[WHAT NEEDS TO BE DONE]
Repeat precisely the span of lines below that opens with the line containing "diantaranya yaitu dibidang" and closes with the line containing "supuesto, pero refleja", both included.

-------- AVAILABLE RECORDS --------

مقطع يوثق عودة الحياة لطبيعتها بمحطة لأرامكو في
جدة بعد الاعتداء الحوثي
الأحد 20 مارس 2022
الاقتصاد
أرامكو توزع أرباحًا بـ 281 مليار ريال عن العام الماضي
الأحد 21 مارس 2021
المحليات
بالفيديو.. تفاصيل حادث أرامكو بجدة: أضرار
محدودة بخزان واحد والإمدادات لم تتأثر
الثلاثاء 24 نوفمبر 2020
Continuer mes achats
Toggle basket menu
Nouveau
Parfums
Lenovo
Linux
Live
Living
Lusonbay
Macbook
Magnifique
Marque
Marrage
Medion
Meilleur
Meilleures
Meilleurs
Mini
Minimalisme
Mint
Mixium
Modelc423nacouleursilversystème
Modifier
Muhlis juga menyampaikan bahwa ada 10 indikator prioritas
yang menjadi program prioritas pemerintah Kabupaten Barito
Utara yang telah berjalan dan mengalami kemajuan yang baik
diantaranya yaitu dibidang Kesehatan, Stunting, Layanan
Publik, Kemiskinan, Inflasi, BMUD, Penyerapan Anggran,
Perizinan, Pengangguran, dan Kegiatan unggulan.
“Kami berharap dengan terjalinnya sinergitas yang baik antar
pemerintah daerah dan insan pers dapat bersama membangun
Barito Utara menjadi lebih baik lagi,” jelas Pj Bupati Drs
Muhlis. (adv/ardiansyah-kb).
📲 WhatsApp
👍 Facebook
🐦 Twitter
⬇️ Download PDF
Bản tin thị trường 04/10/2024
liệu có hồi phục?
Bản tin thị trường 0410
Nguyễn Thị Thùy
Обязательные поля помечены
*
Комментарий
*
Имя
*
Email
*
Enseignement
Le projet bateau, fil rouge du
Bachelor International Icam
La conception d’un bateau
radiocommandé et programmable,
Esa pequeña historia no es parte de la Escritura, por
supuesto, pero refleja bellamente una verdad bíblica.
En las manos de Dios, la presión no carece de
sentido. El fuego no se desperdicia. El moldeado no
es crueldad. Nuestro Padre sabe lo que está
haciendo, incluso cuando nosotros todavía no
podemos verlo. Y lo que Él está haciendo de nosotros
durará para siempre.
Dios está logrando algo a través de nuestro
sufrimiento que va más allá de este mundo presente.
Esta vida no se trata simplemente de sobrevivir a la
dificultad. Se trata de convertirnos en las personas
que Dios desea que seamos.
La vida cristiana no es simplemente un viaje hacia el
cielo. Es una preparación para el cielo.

--------

[SOLUTION FOR THIS PROBLEM]
diantaranya yaitu dibidang Kesehatan, Stunting, Layanan
Publik, Kemiskinan, Inflasi, BMUD, Penyerapan Anggran,
Perizinan, Pengangguran, dan Kegiatan unggulan.
“Kami berharap dengan terjalinnya sinergitas yang baik antar
pemerintah daerah dan insan pers dapat bersama membangun
Barito Utara menjadi lebih baik lagi,” jelas Pj Bupati Drs
Muhlis. (adv/ardiansyah-kb).
📲 WhatsApp
👍 Facebook
🐦 Twitter
⬇️ Download PDF
Bản tin thị trường 04/10/2024
liệu có hồi phục?
Bản tin thị trường 0410
Nguyễn Thị Thùy
Обязательные поля помечены
*
Комментарий
*
Имя
*
Email
*
Enseignement
Le projet bateau, fil rouge du
Bachelor International Icam
La conception d’un bateau
radiocommandé et programmable,
Esa pequeña historia no es parte de la Escritura, por
supuesto, pero refleja bellamente una verdad bíblica.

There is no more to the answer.